Exercise materials -
------------------------------------------------

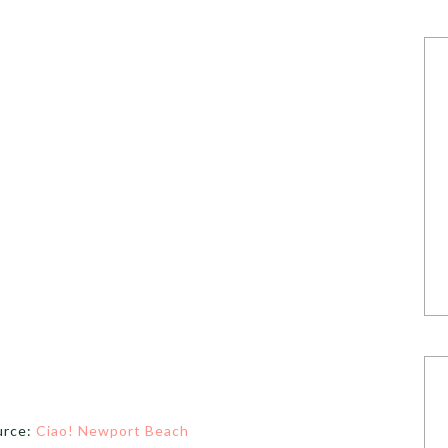
urce:
Ciao! Newport Beach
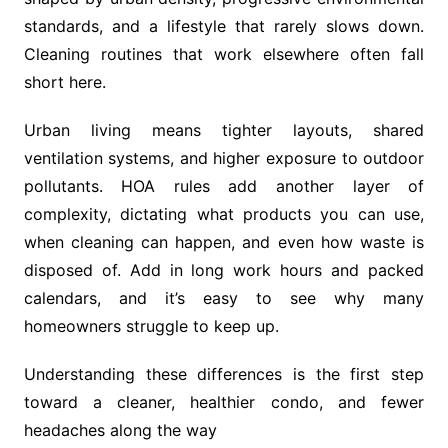
standards, and a lifestyle that rarely slows down.
Cleaning routines that work elsewhere often fall
short here.
Urban living means tighter layouts, shared
ventilation systems, and higher exposure to outdoor
pollutants. HOA rules add another layer of
complexity, dictating what products you can use,
when cleaning can happen, and even how waste is
disposed of. Add in long work hours and packed
calendars, and it’s easy to see why many
homeowners struggle to keep up.
Understanding these differences is the first step
toward a cleaner, healthier condo, and fewer
headaches along the way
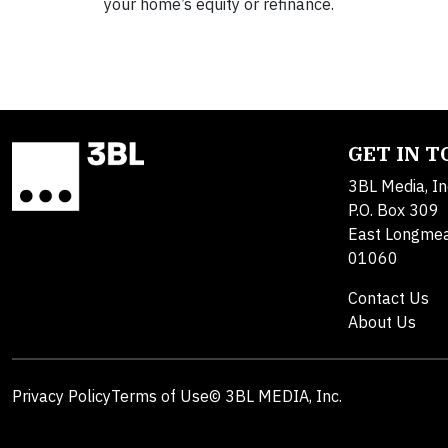
your home’s equity or refinance.
GET IN 
3BL Media, In
P.O. Box 309
East Longme
01060
Contact Us
About Us
Privacy Policy
Terms of Use
© 3BL MEDIA, Inc.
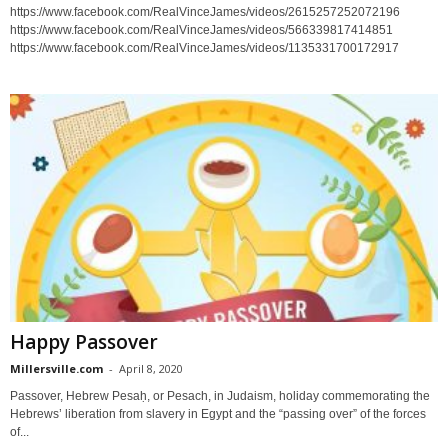
https://www.facebook.com/RealVinceJames/videos/2615257252072196
https://www.facebook.com/RealVinceJames/videos/566339817414851
https://www.facebook.com/RealVinceJames/videos/1135331700172917
Happy Passover
Millersville.com
-
April 8, 2020
Passover, Hebrew Pesaḥ, or Pesach, in Judaism, holiday commemorating the
Hebrews’ liberation from slavery in Egypt and the “passing over” of the forces
of...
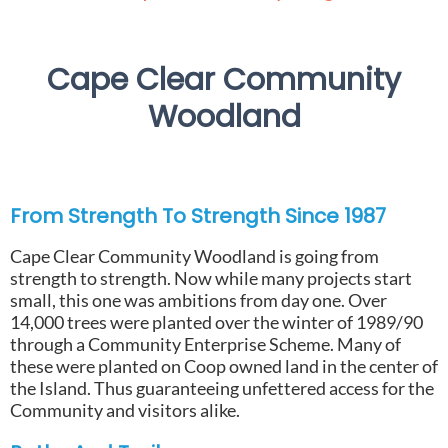
Cape Clear Community
Woodland
From Strength To Strength Since 1987
Cape Clear Community Woodland is going from
strength to strength. Now while many projects start
small, this one was ambitions from day one. Over
14,000 trees were planted over the winter of 1989/90
through a Community Enterprise Scheme. Many of
these were planted on Coop owned land in the center of
the Island. Thus guaranteeing unfettered access for the
Community and visitors alike.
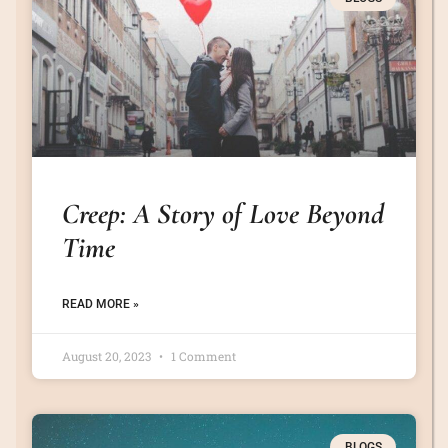
Creep: A Story of Love Beyond
Time
READ MORE »
August 20, 2023
1 Comment
BLOGS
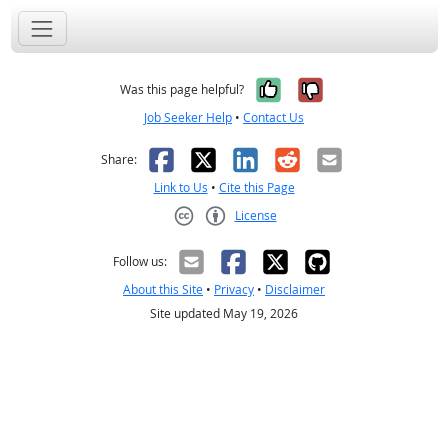
Yes, it was help
No, it was n
Was this page helpful?
Job Seeker Help
•
Contact Us
Facebook
X
LinkedIn
Reddit
Email
Share:
Link to Us
•
Cite this Page
License
Creative Commons CC-BY
Follow us:
About this Site
•
Privacy
•
Disclaimer
Site updated May 19, 2026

------------------------------------------------

Task instructions - List each line of the records that contains the string "Passover", matching its capitalization exactly.

Output of the task -
Happy Passover
Passover, Hebrew Pesaḥ, or Pesach, in Judaism, holiday commemorating the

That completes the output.